Somewhere in your company is a person or group responsible for innovation and creating new ideas. These teams can be hard to find and may come under names that don’t obviously link to innovation; they’re usually related to corporate strategy, research and development, or possibly product development or marketing. If you’re in a huge organization working across various sectors, innovation and strategic processes can be spread across different parts of your business. Developing a consistent, enterprise-wide approach to tapping into how innovation is done is probably not in your job description, but determining how to integrate your ideas into the process can provide additional benefits. While it’s difficult to initially insert yourself into the innovation process, it will save time and energy later, and means you won’t have to be there to “force” it, each time. It will simply happen, and the impact will multiply as the years go by.

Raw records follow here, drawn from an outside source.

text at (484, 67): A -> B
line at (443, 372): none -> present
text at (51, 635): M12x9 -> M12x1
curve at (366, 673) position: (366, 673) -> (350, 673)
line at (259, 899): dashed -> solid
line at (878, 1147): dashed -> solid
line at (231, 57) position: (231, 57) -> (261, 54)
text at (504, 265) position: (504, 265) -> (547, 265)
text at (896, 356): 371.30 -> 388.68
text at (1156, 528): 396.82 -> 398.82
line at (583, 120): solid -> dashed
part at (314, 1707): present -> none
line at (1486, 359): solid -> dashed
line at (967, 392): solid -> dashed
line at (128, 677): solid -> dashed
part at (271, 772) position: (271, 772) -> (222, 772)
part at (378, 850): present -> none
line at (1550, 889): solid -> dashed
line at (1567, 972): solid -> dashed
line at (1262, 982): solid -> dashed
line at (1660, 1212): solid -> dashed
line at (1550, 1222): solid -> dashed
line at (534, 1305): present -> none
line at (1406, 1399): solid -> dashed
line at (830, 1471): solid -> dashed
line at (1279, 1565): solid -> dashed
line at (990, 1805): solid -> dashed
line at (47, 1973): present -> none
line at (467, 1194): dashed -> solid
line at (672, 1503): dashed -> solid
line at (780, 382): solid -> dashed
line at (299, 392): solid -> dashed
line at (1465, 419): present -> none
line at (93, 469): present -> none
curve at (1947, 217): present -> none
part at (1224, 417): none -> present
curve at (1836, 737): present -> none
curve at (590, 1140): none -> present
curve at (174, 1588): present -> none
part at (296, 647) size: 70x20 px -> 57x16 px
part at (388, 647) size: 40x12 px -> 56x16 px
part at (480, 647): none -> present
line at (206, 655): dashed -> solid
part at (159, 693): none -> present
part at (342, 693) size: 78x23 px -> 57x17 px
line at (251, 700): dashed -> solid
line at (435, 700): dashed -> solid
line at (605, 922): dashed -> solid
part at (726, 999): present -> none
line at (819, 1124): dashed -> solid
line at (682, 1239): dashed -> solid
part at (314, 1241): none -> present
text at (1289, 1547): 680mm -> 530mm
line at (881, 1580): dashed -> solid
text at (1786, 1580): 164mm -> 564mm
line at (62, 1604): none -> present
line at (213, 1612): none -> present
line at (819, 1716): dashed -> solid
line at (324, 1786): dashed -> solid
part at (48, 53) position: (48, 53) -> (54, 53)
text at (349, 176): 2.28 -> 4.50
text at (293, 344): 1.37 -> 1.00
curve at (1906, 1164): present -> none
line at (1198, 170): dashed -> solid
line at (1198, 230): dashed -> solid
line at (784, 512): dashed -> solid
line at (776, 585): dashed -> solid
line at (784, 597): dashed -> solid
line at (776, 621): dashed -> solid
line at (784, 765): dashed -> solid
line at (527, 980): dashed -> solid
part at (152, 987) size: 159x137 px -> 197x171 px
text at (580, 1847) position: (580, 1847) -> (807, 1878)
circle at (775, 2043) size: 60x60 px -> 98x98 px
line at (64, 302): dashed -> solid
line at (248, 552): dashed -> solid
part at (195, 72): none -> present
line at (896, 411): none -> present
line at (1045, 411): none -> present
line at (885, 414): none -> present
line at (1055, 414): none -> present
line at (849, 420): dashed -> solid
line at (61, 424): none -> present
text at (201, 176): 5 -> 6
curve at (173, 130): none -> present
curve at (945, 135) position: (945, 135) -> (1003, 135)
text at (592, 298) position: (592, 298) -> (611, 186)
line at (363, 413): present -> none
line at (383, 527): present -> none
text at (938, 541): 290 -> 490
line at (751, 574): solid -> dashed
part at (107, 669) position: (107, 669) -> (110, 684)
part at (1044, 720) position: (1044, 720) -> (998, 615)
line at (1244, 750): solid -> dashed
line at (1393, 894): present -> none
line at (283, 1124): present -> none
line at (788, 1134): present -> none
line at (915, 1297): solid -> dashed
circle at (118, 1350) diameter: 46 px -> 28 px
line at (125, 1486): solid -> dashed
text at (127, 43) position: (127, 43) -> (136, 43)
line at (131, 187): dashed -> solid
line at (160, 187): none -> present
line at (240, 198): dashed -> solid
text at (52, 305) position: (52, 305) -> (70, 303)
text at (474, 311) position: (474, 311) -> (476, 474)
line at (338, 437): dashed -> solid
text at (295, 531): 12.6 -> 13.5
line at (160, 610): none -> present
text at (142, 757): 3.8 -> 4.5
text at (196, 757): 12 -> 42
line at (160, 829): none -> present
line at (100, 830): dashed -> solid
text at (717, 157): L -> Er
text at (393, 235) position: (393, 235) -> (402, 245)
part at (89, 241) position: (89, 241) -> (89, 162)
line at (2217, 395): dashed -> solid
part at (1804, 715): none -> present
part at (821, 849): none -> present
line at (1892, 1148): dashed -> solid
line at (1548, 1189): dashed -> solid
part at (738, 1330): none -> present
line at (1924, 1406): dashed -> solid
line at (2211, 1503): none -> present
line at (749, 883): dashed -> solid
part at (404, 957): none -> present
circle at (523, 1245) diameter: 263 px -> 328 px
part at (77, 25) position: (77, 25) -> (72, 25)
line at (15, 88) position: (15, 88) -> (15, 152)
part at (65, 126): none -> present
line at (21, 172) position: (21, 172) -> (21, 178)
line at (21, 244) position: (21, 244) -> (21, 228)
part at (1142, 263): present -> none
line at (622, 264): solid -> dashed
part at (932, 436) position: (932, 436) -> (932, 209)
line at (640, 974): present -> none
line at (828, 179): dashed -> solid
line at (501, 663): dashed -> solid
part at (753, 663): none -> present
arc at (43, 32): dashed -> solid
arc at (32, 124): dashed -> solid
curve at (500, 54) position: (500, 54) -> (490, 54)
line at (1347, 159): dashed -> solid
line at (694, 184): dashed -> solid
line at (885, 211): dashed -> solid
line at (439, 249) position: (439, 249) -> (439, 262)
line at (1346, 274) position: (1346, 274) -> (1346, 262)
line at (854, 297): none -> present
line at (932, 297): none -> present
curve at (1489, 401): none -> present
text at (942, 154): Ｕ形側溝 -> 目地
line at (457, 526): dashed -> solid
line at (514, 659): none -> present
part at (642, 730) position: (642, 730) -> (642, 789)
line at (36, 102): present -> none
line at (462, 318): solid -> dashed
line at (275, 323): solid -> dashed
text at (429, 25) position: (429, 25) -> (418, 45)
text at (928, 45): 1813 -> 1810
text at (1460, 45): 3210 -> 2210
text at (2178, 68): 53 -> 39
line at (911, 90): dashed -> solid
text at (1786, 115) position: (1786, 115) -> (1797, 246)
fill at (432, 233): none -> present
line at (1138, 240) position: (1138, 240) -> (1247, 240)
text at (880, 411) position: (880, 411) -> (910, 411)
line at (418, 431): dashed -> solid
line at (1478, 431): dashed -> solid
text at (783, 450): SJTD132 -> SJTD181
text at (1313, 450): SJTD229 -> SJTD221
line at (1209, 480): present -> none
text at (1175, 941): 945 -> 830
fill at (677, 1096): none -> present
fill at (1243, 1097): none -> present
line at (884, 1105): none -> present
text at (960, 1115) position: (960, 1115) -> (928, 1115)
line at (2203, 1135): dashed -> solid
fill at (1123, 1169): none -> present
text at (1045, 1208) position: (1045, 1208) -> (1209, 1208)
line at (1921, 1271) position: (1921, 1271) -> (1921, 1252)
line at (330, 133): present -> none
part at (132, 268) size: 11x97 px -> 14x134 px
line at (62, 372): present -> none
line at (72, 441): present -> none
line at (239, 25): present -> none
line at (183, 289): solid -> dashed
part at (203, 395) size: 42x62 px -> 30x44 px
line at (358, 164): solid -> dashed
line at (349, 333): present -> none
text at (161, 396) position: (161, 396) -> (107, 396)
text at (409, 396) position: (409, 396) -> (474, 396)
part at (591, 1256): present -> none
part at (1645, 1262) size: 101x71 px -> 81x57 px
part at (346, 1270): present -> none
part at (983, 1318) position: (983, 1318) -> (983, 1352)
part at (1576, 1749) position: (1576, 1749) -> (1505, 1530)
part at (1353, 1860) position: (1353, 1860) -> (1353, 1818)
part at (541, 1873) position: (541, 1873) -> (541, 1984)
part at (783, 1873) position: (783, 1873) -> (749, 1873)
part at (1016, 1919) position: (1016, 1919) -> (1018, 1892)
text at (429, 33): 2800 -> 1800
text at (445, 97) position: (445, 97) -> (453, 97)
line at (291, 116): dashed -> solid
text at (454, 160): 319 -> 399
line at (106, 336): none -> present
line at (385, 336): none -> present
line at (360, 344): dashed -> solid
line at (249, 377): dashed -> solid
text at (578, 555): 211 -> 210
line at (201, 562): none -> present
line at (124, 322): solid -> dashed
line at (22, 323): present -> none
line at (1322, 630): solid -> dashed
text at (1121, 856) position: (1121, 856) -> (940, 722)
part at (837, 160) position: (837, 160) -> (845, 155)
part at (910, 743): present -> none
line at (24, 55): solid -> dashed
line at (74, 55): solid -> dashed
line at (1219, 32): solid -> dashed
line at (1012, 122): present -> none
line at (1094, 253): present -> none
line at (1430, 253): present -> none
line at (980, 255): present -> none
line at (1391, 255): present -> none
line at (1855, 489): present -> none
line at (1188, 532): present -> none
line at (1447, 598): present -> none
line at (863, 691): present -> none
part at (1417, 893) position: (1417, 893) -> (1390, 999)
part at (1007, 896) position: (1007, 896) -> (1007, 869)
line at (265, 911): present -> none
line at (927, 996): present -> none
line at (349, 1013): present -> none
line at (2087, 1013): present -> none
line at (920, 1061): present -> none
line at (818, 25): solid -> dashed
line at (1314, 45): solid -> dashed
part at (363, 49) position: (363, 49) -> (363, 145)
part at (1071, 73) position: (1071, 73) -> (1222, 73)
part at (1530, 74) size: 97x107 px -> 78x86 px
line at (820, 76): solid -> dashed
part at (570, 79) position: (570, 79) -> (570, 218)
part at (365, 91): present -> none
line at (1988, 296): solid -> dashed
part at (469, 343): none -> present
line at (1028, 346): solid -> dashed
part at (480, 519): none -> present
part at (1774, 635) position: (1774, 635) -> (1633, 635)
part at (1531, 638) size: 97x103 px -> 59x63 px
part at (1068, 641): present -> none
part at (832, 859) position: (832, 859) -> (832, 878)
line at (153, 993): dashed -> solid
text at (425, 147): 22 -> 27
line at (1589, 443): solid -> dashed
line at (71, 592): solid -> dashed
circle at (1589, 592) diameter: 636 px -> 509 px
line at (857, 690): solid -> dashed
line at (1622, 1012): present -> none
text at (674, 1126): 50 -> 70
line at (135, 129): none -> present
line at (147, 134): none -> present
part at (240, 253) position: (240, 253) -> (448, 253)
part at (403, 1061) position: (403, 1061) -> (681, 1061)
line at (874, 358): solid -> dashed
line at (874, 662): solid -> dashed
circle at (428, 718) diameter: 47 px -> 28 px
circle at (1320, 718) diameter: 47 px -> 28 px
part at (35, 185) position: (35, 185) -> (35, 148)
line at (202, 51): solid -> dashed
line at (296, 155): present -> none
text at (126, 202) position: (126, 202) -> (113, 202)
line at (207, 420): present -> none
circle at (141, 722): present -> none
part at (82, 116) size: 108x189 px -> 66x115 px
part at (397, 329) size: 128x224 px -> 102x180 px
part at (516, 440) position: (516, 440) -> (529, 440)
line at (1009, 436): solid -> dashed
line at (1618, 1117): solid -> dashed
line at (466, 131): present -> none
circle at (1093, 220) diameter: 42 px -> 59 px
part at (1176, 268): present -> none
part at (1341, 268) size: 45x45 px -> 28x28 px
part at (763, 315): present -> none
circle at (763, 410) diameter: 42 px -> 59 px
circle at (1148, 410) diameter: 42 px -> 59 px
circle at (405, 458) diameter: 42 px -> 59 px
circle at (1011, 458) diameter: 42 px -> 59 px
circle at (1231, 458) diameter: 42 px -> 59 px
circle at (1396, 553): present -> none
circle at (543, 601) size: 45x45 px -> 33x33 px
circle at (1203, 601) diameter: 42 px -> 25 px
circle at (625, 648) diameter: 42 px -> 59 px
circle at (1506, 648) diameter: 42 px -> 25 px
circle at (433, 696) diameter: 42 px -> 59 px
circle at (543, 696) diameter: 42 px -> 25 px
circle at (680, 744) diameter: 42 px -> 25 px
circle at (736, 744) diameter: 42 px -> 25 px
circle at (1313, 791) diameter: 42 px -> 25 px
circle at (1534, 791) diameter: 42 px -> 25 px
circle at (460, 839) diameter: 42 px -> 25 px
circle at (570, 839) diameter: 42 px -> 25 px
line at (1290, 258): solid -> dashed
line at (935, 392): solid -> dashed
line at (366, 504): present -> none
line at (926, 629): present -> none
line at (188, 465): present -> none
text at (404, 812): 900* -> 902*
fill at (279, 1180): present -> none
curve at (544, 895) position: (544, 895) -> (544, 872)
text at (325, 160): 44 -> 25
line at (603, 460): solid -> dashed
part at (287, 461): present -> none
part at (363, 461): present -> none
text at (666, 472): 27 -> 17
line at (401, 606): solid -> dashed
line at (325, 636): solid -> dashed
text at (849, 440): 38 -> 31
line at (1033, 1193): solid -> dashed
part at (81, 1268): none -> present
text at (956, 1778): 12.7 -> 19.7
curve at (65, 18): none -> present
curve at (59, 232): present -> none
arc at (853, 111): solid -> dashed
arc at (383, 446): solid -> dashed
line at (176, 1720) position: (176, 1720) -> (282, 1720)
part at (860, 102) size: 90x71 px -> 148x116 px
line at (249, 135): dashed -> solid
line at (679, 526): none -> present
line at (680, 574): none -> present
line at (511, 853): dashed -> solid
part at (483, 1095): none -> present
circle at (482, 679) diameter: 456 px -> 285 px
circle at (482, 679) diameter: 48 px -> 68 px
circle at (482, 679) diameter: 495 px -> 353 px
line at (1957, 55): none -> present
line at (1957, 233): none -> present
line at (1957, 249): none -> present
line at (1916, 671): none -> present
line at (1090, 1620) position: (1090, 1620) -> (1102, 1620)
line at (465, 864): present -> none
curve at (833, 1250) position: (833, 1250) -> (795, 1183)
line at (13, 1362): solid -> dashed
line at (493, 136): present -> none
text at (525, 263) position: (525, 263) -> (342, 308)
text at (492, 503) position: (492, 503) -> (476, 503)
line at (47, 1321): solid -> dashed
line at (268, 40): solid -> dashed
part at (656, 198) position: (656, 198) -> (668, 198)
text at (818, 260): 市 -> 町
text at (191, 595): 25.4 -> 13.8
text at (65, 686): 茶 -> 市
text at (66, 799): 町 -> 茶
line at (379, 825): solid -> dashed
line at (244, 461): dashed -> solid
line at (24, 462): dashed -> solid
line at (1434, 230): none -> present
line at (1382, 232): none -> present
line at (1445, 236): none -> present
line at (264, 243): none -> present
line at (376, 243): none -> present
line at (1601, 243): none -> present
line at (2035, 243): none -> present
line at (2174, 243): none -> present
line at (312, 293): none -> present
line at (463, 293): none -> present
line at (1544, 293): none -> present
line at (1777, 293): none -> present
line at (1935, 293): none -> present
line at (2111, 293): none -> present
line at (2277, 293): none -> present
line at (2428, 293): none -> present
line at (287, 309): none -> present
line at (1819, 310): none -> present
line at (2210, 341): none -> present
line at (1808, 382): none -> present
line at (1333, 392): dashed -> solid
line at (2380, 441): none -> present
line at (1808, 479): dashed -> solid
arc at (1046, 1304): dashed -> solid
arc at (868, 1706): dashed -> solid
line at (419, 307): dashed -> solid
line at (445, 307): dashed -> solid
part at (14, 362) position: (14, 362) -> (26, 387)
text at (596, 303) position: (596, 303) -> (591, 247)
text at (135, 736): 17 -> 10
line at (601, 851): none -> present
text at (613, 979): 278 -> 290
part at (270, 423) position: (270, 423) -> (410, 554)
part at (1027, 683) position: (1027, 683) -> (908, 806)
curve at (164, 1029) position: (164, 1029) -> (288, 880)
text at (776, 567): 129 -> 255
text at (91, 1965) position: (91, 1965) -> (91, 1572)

For instance, why does your company use one transportation or packaging supplier instead of another which offers more environmentally friendly products or services? If you can find out when this kind of decision is made, who makes it, and how it’s measured, you’re able to influence a process that can deliver a larger and longer lasting impact.
Now you’re starting to embed corporate citizenship into the innovative cycle of your corporation. In time, you can go from simply reducing energy and water use, to influencing what gets funded for a capital project and even the characteristics of companies considered for mergers and acquisitions. For instance, when a new building is being planned, employee well-being and sustainable design criteria can be considered as part of the process, rather than an afterthought.
If you put these leadership and management strategies in place within your corporate citizenship strategy, you’ll start to create real value and position your company for the next century, while building competitive advantage for your company. It’s a long-term effort and one of the toughest areas of your job, but it’s essential. It’s an achievement that will remain in place long after you’ve been promoted to your next role.